Aitana estaba pálida, con los ojos perdidos en algún punto de la pared. Sonrió tímidamente cuando vio aparecer a Joan con la guitarra colgando y dispuesto a darle un recital.
—No soy tonta. Sé que no está enchufada.
—Claro que no —admitió él con aire triunfal—, pero se puede tocar, aunque hay que tener buen oído.
—Mi hermano siempre dice que tiene buen oído.
—Lo quieres mucho, ¿verdad?
—Siempre cuida de mí. Y me está esperando en el instituto.
—Pero no se puede ir al instituto, Aitana, ya lo sabes.

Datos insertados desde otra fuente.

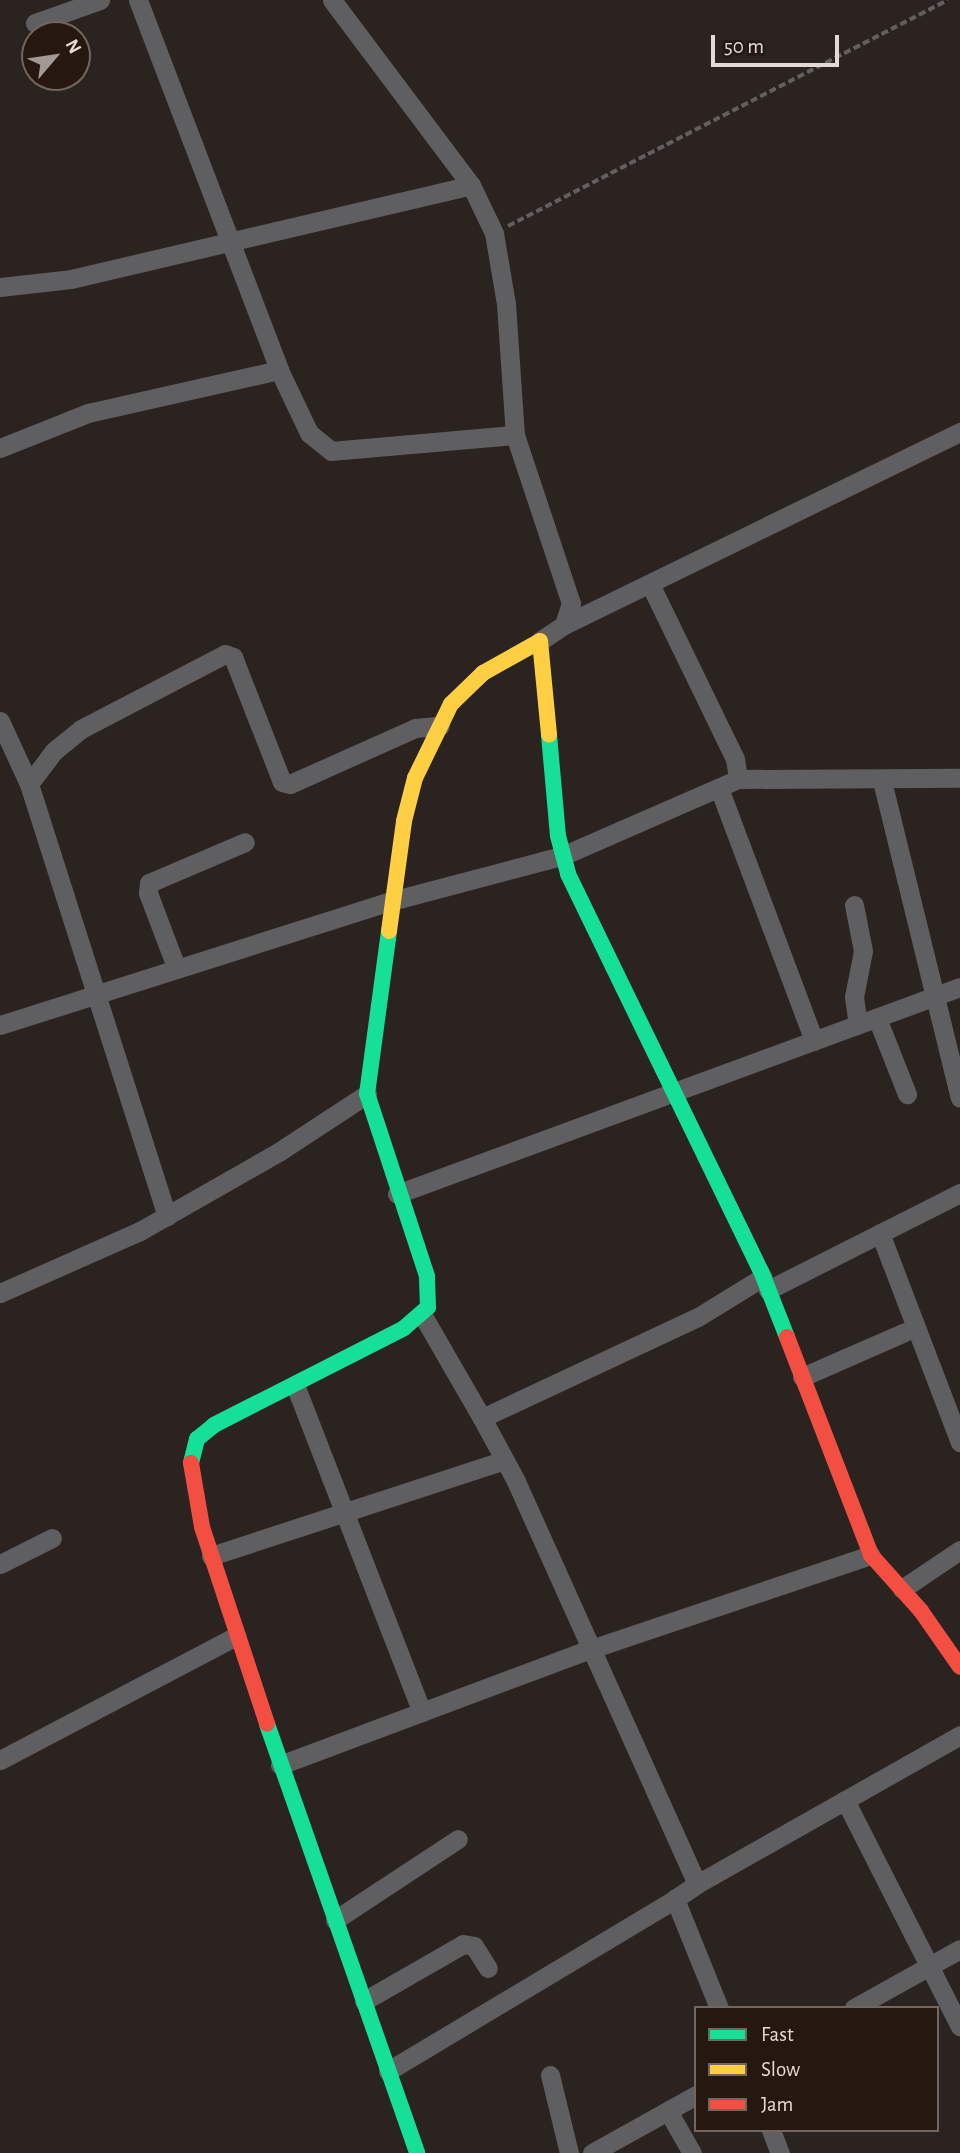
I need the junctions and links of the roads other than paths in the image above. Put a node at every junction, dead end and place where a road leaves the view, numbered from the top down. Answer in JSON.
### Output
{"nodes":[{"id":1,"x":100,"y":0,"type":"edge"},
{"id":2,"x":138,"y":0,"type":"edge"},
{"id":3,"x":332,"y":0,"type":"edge"},
{"id":4,"x":41,"y":21,"type":"edge"},
{"id":5,"x":471,"y":185,"type":"junction"},
{"id":6,"x":233,"y":239,"type":"junction"},
{"id":7,"x":0,"y":287,"type":"edge"},
{"id":8,"x":279,"y":370,"type":"junction"},
{"id":9,"x":960,"y":432,"type":"edge"},
{"id":10,"x":515,"y":435,"type":"junction"},
{"id":11,"x":0,"y":448,"type":"edge"},
{"id":12,"x":651,"y":586,"type":"junction"},
{"id":13,"x":571,"y":603,"type":"junction"},
{"id":14,"x":591,"y":613,"type":"junction"},
{"id":15,"x":564,"y":625,"type":"junction"},
{"id":16,"x":540,"y":641,"type":"junction"},
{"id":17,"x":0,"y":721,"type":"edge"},
{"id":18,"x":440,"y":726,"type":"junction"},
{"id":19,"x":960,"y":778,"type":"edge"},
{"id":20,"x":737,"y":779,"type":"junction"},
{"id":21,"x":882,"y":781,"type":"junction"},
{"id":22,"x":29,"y":784,"type":"junction"},
{"id":23,"x":719,"y":788,"type":"junction"},
{"id":24,"x":245,"y":842,"type":"dead end"},
{"id":25,"x":562,"y":856,"type":"junction"},
{"id":26,"x":395,"y":900,"type":"junction"},
{"id":27,"x":854,"y":905,"type":"dead end"},
{"id":28,"x":176,"y":967,"type":"junction"},
{"id":29,"x":960,"y":986,"type":"edge"},
{"id":30,"x":98,"y":993,"type":"junction"},
{"id":31,"x":933,"y":997,"type":"junction"},
{"id":32,"x":877,"y":1018,"type":"junction"},
{"id":33,"x":0,"y":1025,"type":"edge"},
{"id":34,"x":858,"y":1025,"type":"junction"},
{"id":35,"x":814,"y":1041,"type":"junction"},
{"id":36,"x":675,"y":1092,"type":"junction"},
{"id":37,"x":367,"y":1094,"type":"junction"},
{"id":38,"x":907,"y":1094,"type":"dead end"},
{"id":39,"x":960,"y":1098,"type":"edge"},
{"id":40,"x":960,"y":1193,"type":"edge"},
{"id":41,"x":397,"y":1194,"type":"junction"},
{"id":42,"x":167,"y":1216,"type":"junction"},
{"id":43,"x":880,"y":1233,"type":"junction"},
{"id":44,"x":766,"y":1283,"type":"junction"},
{"id":45,"x":0,"y":1293,"type":"edge"},
{"id":46,"x":423,"y":1316,"type":"junction"},
{"id":47,"x":905,"y":1332,"type":"dead end"},
{"id":48,"x":802,"y":1377,"type":"junction"},
{"id":49,"x":295,"y":1385,"type":"junction"},
{"id":50,"x":482,"y":1418,"type":"junction"},
{"id":51,"x":960,"y":1442,"type":"edge"},
{"id":52,"x":505,"y":1460,"type":"junction"},
{"id":53,"x":346,"y":1510,"type":"junction"},
{"id":54,"x":52,"y":1538,"type":"dead end"},
{"id":55,"x":960,"y":1550,"type":"edge"},
{"id":56,"x":871,"y":1555,"type":"junction"},
{"id":57,"x":211,"y":1556,"type":"junction"},
{"id":58,"x":0,"y":1564,"type":"edge"},
{"id":59,"x":902,"y":1589,"type":"junction"},
{"id":60,"x":236,"y":1636,"type":"junction"},
{"id":61,"x":592,"y":1649,"type":"junction"},
{"id":62,"x":960,"y":1667,"type":"edge"},
{"id":63,"x":422,"y":1712,"type":"junction"},
{"id":64,"x":960,"y":1735,"type":"edge"},
{"id":65,"x":0,"y":1760,"type":"edge"},
{"id":66,"x":280,"y":1765,"type":"junction"},
{"id":67,"x":845,"y":1800,"type":"junction"},
{"id":68,"x":458,"y":1839,"type":"dead end"},
{"id":69,"x":697,"y":1884,"type":"junction"},
{"id":70,"x":675,"y":1899,"type":"junction"},
{"id":71,"x":335,"y":1920,"type":"junction"},
{"id":72,"x":960,"y":1949,"type":"edge"},
{"id":73,"x":930,"y":1967,"type":"junction"},
{"id":74,"x":488,"y":1968,"type":"dead end"},
{"id":75,"x":364,"y":2001,"type":"junction"},
{"id":76,"x":718,"y":2006,"type":"edge"},
{"id":77,"x":858,"y":2006,"type":"edge"},
{"id":78,"x":960,"y":2027,"type":"edge"},
{"id":79,"x":388,"y":2071,"type":"junction"},
{"id":80,"x":550,"y":2075,"type":"dead end"},
{"id":81,"x":694,"y":2096,"type":"edge"},
{"id":82,"x":668,"y":2111,"type":"junction"},
{"id":83,"x":772,"y":2132,"type":"edge"},
{"id":84,"x":417,"y":2153,"type":"edge"},
{"id":85,"x":569,"y":2153,"type":"edge"},
{"id":86,"x":592,"y":2153,"type":"edge"},
{"id":87,"x":692,"y":2153,"type":"edge"},
{"id":88,"x":780,"y":2153,"type":"edge"}],
"edges":[{"from":1,"to":4,"type":"street"},
{"from":2,"to":6,"type":"street"},
{"from":3,"to":5,"type":"street"},
{"from":5,"to":6,"type":"street"},
{"from":5,"to":10,"type":"street"},
{"from":6,"to":7,"type":"street"},
{"from":6,"to":8,"type":"street"},
{"from":8,"to":10,"type":"street"},
{"from":8,"to":11,"type":"street"},
{"from":9,"to":12,"type":"street"},
{"from":10,"to":13,"type":"street"},
{"from":12,"to":14,"type":"street"},
{"from":12,"to":20,"type":"street"},
{"from":13,"to":14,"type":"street"},
{"from":13,"to":15,"type":"street"},
{"from":14,"to":15,"type":"street"},
{"from":15,"to":16,"type":"street"},
{"from":16,"to":18,"type":"street"},
{"from":16,"to":25,"type":"street"},
{"from":17,"to":22,"type":"street"},
{"from":18,"to":22,"type":"street"},
{"from":18,"to":26,"type":"street"},
{"from":19,"to":21,"type":"street"},
{"from":20,"to":21,"type":"street"},
{"from":20,"to":23,"type":"street"},
{"from":21,"to":31,"type":"street"},
{"from":22,"to":30,"type":"street"},
{"from":23,"to":25,"type":"street"},
{"from":23,"to":35,"type":"street"},
{"from":24,"to":28,"type":"street"},
{"from":25,"to":26,"type":"street"},
{"from":25,"to":36,"type":"street"},
{"from":26,"to":28,"type":"street"},
{"from":26,"to":37,"type":"street"},
{"from":27,"to":34,"type":"street"},
{"from":28,"to":30,"type":"street"},
{"from":29,"to":31,"type":"street"},
{"from":30,"to":33,"type":"street"},
{"from":30,"to":42,"type":"street"},
{"from":31,"to":32,"type":"street"},
{"from":31,"to":39,"type":"street"},
{"from":32,"to":34,"type":"street"},
{"from":32,"to":38,"type":"street"},
{"from":34,"to":35,"type":"street"},
{"from":35,"to":36,"type":"street"},
{"from":36,"to":41,"type":"street"},
{"from":36,"to":44,"type":"street"},
{"from":37,"to":41,"type":"street"},
{"from":37,"to":42,"type":"street"},
{"from":40,"to":43,"type":"street"},
{"from":41,"to":46,"type":"street"},
{"from":42,"to":45,"type":"street"},
{"from":43,"to":44,"type":"street"},
{"from":43,"to":51,"type":"street"},
{"from":44,"to":48,"type":"street"},
{"from":44,"to":50,"type":"street"},
{"from":46,"to":49,"type":"street"},
{"from":46,"to":50,"type":"street"},
{"from":47,"to":48,"type":"street"},
{"from":48,"to":56,"type":"street"},
{"from":49,"to":53,"type":"street"},
{"from":49,"to":57,"type":"street"},
{"from":50,"to":52,"type":"street"},
{"from":52,"to":53,"type":"street"},
{"from":52,"to":61,"type":"street"},
{"from":53,"to":57,"type":"street"},
{"from":53,"to":63,"type":"street"},
{"from":54,"to":58,"type":"street"},
{"from":55,"to":59,"type":"street"},
{"from":56,"to":59,"type":"street"},
{"from":56,"to":61,"type":"street"},
{"from":57,"to":60,"type":"street"},
{"from":59,"to":62,"type":"street"},
{"from":60,"to":65,"type":"street"},
{"from":60,"to":66,"type":"street"},
{"from":61,"to":63,"type":"street"},
{"from":61,"to":69,"type":"street"},
{"from":63,"to":66,"type":"street"},
{"from":64,"to":67,"type":"street"},
{"from":66,"to":71,"type":"street"},
{"from":67,"to":69,"type":"street"},
{"from":67,"to":73,"type":"street"},
{"from":68,"to":71,"type":"street"},
{"from":69,"to":70,"type":"street"},
{"from":70,"to":76,"type":"street"},
{"from":70,"to":79,"type":"street"},
{"from":71,"to":75,"type":"street"},
{"from":72,"to":73,"type":"street"},
{"from":73,"to":77,"type":"street"},
{"from":73,"to":78,"type":"street"},
{"from":74,"to":75,"type":"street"},
{"from":75,"to":79,"type":"street"},
{"from":79,"to":84,"type":"street"},
{"from":80,"to":85,"type":"street"},
{"from":81,"to":82,"type":"street"},
{"from":82,"to":86,"type":"street"},
{"from":82,"to":87,"type":"street"},
{"from":83,"to":88,"type":"street"}]}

—Sí. Sí se puede ir. Se lo he oído decir al señor Ferran.
—¿Qué has oído?
—Que se puede ir por el pozo. Y por el agua. Navegando.
—Deberías descansar.
—Cuando esté buena me iré con él.
Gerard, a aquella misma hora, contemplaba la ancha calle que se abría al otro lado de la puerta acristalada. No veía más allá de cincuenta o sesenta metros, pero estaba seguro de que toda la ciudad debería de tener el mismo aspecto. El asfalto estaba lleno de restos, hojas de periódico traídas y llevadas por el viento, charcos de agua de la reciente lluvia, una moto tirada en el suelo, abandonada con un gran charco de combustible espeso a su alrededor. Junto al paso subterráneo había un carrito de bebé, probablemente vacío, o al menos tenía la esperanza de que así fuera, y un cesto de la compra tirado en el suelo con su contenido desparramado alrededor. Desde allí no podía ver de qué se trataba aquel precioso cargamento, pero no tenía importancia, pues a aquella distancia le habría sido absolutamente imposible acercarse siquiera. A su derecha, casi fuera de la vista, estaba la autovía, y al otro lado el centro comercial donde su hermana Aitana y su madre debían de haberse resguardado. Tal vez estaban bien, o tal vez no. ¡Quién podía saberlo!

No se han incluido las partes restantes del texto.